At each turn Charles gave short, graceful speeches, open about his own grief, taking the time to thank everyone for their moving tributes to his mother. In short, he led. It was what he was brought up to do.
He’s limning his mother still, full of old-school get-up-and-go, making the Commonwealth and parliamentary rounds, ushering Liz Truss out the door of 10 Downing and welcoming Rishi Sunak in. In shaping his team, he’s quietly drawing his younger siblings Edward and Anne into the day-to-day work, in part in answer to the absence of Harry. In the ultra-traditional latter-day Greek play that the British Royal Family present when they publicly appear, Charles’ has been a performance that perfectly communicated the thousand-year monarchy’s one basic message: Continuity.
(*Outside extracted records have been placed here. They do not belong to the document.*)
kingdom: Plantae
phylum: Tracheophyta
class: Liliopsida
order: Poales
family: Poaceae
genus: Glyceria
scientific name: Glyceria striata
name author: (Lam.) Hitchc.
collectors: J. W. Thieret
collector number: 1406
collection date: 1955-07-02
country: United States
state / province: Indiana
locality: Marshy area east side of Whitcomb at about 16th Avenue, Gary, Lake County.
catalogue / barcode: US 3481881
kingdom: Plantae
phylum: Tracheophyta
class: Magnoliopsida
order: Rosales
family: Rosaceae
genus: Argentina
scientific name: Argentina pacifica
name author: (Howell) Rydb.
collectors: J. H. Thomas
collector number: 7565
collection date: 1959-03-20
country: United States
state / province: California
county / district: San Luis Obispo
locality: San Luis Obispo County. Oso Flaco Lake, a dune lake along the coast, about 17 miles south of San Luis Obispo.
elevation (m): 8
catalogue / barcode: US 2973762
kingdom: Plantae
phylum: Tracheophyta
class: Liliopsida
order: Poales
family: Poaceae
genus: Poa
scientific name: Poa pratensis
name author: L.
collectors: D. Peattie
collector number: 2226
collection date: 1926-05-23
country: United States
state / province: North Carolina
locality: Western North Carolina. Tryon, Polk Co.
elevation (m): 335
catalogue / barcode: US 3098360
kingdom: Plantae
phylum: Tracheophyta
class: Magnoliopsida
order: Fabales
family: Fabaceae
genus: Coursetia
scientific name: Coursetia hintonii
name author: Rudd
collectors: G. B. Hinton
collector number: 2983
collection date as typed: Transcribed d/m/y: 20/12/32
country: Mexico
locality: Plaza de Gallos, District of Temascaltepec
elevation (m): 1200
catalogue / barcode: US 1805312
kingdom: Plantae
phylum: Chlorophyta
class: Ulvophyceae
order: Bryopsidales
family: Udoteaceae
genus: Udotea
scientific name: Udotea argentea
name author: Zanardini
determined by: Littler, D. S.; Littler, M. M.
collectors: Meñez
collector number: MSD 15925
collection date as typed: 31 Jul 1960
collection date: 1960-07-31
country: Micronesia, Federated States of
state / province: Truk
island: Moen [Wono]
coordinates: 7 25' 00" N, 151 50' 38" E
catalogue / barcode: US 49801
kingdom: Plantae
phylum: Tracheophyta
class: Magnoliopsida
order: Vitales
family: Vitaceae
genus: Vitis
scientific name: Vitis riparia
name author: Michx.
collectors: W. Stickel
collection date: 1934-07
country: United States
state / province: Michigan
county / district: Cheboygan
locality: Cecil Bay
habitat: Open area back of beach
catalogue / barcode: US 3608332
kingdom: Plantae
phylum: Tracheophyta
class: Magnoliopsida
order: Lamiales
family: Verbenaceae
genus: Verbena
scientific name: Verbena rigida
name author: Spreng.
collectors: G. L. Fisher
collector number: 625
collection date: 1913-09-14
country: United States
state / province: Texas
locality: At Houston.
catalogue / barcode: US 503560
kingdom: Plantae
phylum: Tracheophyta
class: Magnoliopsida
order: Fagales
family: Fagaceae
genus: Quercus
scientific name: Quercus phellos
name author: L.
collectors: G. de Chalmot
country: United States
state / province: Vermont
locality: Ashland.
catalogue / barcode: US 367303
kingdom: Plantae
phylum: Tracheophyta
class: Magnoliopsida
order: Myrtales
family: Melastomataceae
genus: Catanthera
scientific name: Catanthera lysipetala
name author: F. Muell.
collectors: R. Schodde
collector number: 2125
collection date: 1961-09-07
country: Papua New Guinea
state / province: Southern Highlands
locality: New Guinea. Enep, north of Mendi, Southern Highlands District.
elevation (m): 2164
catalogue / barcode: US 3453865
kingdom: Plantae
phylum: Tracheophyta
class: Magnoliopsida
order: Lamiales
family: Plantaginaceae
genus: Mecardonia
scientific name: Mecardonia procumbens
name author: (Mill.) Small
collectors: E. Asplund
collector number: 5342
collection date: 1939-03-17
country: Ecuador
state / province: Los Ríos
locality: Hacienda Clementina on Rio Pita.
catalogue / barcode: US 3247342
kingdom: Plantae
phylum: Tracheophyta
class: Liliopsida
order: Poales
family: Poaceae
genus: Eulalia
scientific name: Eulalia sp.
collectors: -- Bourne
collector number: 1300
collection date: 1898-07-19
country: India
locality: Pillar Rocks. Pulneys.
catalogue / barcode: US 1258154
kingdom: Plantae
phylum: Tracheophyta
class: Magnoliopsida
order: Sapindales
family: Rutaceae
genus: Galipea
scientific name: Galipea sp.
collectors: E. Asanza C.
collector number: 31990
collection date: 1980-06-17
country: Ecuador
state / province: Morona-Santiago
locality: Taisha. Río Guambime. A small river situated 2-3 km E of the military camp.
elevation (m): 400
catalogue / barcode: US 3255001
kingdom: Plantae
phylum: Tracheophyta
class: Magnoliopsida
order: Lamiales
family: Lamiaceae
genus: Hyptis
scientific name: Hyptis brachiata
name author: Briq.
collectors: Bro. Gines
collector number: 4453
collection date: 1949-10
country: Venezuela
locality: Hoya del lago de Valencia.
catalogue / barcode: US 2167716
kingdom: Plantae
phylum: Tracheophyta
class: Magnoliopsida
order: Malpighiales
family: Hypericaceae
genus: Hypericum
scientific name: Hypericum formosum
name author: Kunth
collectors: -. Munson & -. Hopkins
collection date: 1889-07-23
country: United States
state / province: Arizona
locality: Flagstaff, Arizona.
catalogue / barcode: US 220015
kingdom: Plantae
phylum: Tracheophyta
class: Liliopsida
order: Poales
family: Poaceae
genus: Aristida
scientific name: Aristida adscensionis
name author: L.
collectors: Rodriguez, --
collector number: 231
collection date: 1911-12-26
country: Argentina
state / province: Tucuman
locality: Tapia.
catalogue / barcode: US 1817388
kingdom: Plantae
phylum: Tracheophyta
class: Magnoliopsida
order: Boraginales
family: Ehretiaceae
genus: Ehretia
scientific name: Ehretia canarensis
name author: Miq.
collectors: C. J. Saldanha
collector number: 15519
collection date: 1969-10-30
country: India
It’s going to be a fun, fit, no-nonsense reign. He lets nothing get in his way. Spare will occur when and how it occurs, in a world quite distant from the one in which the British monarchy operates. At any rate, the King won’t be attending the Penguin Random House book party in London in support of his son.
It can be happenstance, and if it is, the coincidence is remarkable: The day after the publication date of Spare was announced, Buckingham Palace announced that the King himself would assume the ceremonial office of Captain General of the Royal Marines, the plum military patronage role that the Queen had stripped from Harry in the teeth of the Megxit negotiations in early 2021. The person who assigns those patronages is the monarch.
Charles III’s younger son has been back to England and to his family since he left for his “vacation” in western Canada in 2019, but perhaps his most remarkable achievement over the last three years is his thorough alienation of himself from them, beginning with his father and brother. Harry was caught somewhat flat-footed down in London by his grandmother’s death on September 8. He had refused an invitation from her to Balmoral outright; his early September jaunt was to be a charity trip for him and for Meghan Markle, including a pop-over to Germany to check on Invictus preparations for next year.
He should perhaps have heeded his grandmother’s invitation. When Harry got the summons from his family to Balmoral, he was late getting in the air, and his grandmother died as he was en route to Scotland. A lot of things both big and small shifted for Harry as his father immediately assumed the role of monarch that evening. Over the following week of family vigils, public processions and Elizabeth’s immense funeral, Harry’s “otherness” shined through, exactly as it did at his grandfather’s funeral last year. If anything, the gulf bewteen Harry and the Windsors showed a bit stronger because his grandmother was regent and the heraldic pomp and detail was vastly more intense. He took part but was set apart from it. Yes, he walked with his father and brother behind Elizabeth’s caisson. But he was faced with the fact that, in his absence, his home and his family had changed forever.